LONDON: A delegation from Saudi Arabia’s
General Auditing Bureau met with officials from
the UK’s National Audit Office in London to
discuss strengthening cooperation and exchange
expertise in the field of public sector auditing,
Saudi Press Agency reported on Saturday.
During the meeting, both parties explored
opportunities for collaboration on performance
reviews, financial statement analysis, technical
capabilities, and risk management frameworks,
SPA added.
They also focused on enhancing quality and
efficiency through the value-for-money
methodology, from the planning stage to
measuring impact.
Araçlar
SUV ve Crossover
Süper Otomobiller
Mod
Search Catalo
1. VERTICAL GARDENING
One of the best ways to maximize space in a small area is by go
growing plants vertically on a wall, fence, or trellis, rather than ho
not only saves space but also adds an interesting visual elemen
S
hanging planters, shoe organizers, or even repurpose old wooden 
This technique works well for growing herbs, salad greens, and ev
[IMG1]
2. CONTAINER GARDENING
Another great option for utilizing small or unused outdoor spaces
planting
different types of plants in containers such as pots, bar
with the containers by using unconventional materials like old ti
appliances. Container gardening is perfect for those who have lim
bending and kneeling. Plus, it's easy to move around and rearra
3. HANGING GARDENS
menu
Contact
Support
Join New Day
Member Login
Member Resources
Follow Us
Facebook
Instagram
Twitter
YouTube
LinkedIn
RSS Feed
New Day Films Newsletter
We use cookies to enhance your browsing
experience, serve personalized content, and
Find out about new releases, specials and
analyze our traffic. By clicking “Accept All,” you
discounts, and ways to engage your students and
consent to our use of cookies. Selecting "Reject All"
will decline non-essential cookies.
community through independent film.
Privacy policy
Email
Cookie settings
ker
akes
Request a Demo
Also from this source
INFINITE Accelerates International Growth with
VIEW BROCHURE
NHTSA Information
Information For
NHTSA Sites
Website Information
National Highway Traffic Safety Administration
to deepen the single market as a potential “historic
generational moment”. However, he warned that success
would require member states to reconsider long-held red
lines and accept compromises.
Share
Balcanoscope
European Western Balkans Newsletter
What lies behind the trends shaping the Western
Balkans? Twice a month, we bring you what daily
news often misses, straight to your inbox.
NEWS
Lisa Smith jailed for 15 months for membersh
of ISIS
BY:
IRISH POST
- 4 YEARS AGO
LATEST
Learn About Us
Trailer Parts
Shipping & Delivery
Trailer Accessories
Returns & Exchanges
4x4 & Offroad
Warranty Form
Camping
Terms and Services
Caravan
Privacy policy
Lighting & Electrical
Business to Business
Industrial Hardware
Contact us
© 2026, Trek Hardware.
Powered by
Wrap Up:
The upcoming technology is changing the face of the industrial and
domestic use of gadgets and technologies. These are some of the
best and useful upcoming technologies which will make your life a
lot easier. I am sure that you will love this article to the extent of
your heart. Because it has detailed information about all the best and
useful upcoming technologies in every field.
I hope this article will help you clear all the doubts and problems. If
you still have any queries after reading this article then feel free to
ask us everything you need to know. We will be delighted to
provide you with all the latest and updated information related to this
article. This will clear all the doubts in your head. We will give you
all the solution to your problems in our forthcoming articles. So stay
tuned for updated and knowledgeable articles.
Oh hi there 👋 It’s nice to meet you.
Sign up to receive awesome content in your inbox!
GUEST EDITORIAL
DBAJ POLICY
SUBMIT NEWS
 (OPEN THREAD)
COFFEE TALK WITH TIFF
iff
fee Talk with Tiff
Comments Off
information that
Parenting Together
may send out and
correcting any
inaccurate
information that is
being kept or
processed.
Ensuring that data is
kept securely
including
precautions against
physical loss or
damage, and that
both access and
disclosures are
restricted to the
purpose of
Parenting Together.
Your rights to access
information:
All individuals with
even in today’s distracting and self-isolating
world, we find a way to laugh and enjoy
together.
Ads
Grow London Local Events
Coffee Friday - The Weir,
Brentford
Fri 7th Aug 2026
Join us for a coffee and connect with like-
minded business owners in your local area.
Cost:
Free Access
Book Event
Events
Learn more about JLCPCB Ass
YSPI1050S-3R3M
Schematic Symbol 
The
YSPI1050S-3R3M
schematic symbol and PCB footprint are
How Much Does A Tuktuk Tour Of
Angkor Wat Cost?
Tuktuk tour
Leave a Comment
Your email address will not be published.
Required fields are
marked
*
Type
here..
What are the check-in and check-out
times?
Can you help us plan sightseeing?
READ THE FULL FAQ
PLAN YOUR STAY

# Your objective
Format every line of text in the material as a JSON list of strings, one string per line and no blank lines.

# Task response
[
  "LONDON: A delegation from Saudi Arabia’s",
  "General Auditing Bureau met with officials from",
  "the UK’s National Audit Office in London to",
  "discuss strengthening cooperation and exchange",
  "expertise in the field of public sector auditing,",
  "Saudi Press Agency reported on Saturday.",
  "During the meeting, both parties explored",
  "opportunities for collaboration on performance",
  "reviews, financial statement analysis, technical",
  "capabilities, and risk management frameworks,",
  "SPA added.",
  "They also focused on enhancing quality and",
  "efficiency through the value-for-money",
  "methodology, from the planning stage to",
  "measuring impact.",
  "Araçlar",
  "SUV ve Crossover",
  "Süper Otomobiller",
  "Mod",
  "Search Catalo",
  "1. VERTICAL GARDENING",
  "One of the best ways to maximize space in a small area is by go",
  "growing plants vertically on a wall, fence, or trellis, rather than ho",
  "not only saves space but also adds an interesting visual elemen",
  "S",
  "hanging planters, shoe organizers, or even repurpose old wooden ",
  "This technique works well for growing herbs, salad greens, and ev",
  "[IMG1]",
  "2. CONTAINER GARDENING",
  "Another great option for utilizing small or unused outdoor spaces",
  "planting",
  "different types of plants in containers such as pots, bar",
  "with the containers by using unconventional materials like old ti",
  "appliances. Container gardening is perfect for those who have lim",
  "bending and kneeling. Plus, it's easy to move around and rearra",
  "3. HANGING GARDENS",
  "menu",
  "Contact",
  "Support",
  "Join New Day",
  "Member Login",
  "Member Resources",
  "Follow Us",
  "Facebook",
  "Instagram",
  "Twitter",
  "YouTube",
  "LinkedIn",
  "RSS Feed",
  "New Day Films Newsletter",
  "We use cookies to enhance your browsing",
  "experience, serve personalized content, and",
  "Find out about new releases, specials and",
  "analyze our traffic. By clicking “Accept All,” you",
  "discounts, and ways to engage your students and",
  "consent to our use of cookies. Selecting \"Reject All\"",
  "will decline non-essential cookies.",
  "community through independent film.",
  "Privacy policy",
  "Email",
  "Cookie settings",
  "ker",
  "akes",
  "Request a Demo",
  "Also from this source",
  "INFINITE Accelerates International Growth with",
  "VIEW BROCHURE",
  "NHTSA Information",
  "Information For",
  "NHTSA Sites",
  "Website Information",
  "National Highway Traffic Safety Administration",
  "to deepen the single market as a potential “historic",
  "generational moment”. However, he warned that success",
  "would require member states to reconsider long-held red",
  "lines and accept compromises.",
  "Share",
  "Balcanoscope",
  "European Western Balkans Newsletter",
  "What lies behind the trends shaping the Western",
  "Balkans? Twice a month, we bring you what daily",
  "news often misses, straight to your inbox.",
  "NEWS",
  "Lisa Smith jailed for 15 months for membersh",
  "of ISIS",
  "BY:",
  "IRISH POST",
  "- 4 YEARS AGO",
  "LATEST",
  "Learn About Us",
  "Trailer Parts",
  "Shipping & Delivery",
  "Trailer Accessories",
  "Returns & Exchanges",
  "4x4 & Offroad",
  "Warranty Form",
  "Camping",
  "Terms and Services",
  "Caravan",
  "Privacy policy",
  "Lighting & Electrical",
  "Business to Business",
  "Industrial Hardware",
  "Contact us",
  "© 2026, Trek Hardware.",
  "Powered by",
  "Wrap Up:",
  "The upcoming technology is changing the face of the industrial and",
  "domestic use of gadgets and technologies. These are some of the",
  "best and useful upcoming technologies which will make your life a",
  "lot easier. I am sure that you will love this article to the extent of",
  "your heart. Because it has detailed information about all the best and",
  "useful upcoming technologies in every field.",
  "I hope this article will help you clear all the doubts and problems. If",
  "you still have any queries after reading this article then feel free to",
  "ask us everything you need to know. We will be delighted to",
  "provide you with all the latest and updated information related to this",
  "article. This will clear all the doubts in your head. We will give you",
  "all the solution to your problems in our forthcoming articles. So stay",
  "tuned for updated and knowledgeable articles.",
  "Oh hi there 👋 It’s nice to meet you.",
  "Sign up to receive awesome content in your inbox!",
  "GUEST EDITORIAL",
  "DBAJ POLICY",
  "SUBMIT NEWS",
  " (OPEN THREAD)",
  "COFFEE TALK WITH TIFF",
  "iff",
  "fee Talk with Tiff",
  "Comments Off",
  "information that",
  "Parenting Together",
  "may send out and",
  "correcting any",
  "inaccurate",
  "information that is",
  "being kept or",
  "processed.",
  "Ensuring that data is",
  "kept securely",
  "including",
  "precautions against",
  "physical loss or",
  "damage, and that",
  "both access and",
  "disclosures are",
  "restricted to the",
  "purpose of",
  "Parenting Together.",
  "Your rights to access",
  "information:",
  "All individuals with",
  "even in today’s distracting and self-isolating",
  "world, we find a way to laugh and enjoy",
  "together.",
  "Ads",
  "Grow London Local Events",
  "Coffee Friday - The Weir,",
  "Brentford",
  "Fri 7th Aug 2026",
  "Join us for a coffee and connect with like-",
  "minded business owners in your local area.",
  "Cost:",
  "Free Access",
  "Book Event",
  "Events",
  "Learn more about JLCPCB Ass",
  "YSPI1050S-3R3M",
  "Schematic Symbol ",
  "The",
  "YSPI1050S-3R3M",
  "schematic symbol and PCB footprint are",
  "How Much Does A Tuktuk Tour Of",
  "Angkor Wat Cost?",
  "Tuktuk tour",
  "Leave a Comment",
  "Your email address will not be published.",
  "Required fields are",
  "marked",
  "*",
  "Type",
  "here..",
  "What are the check-in and check-out",
  "times?",
  "Can you help us plan sightseeing?",
  "READ THE FULL FAQ",
  "PLAN YOUR STAY"
]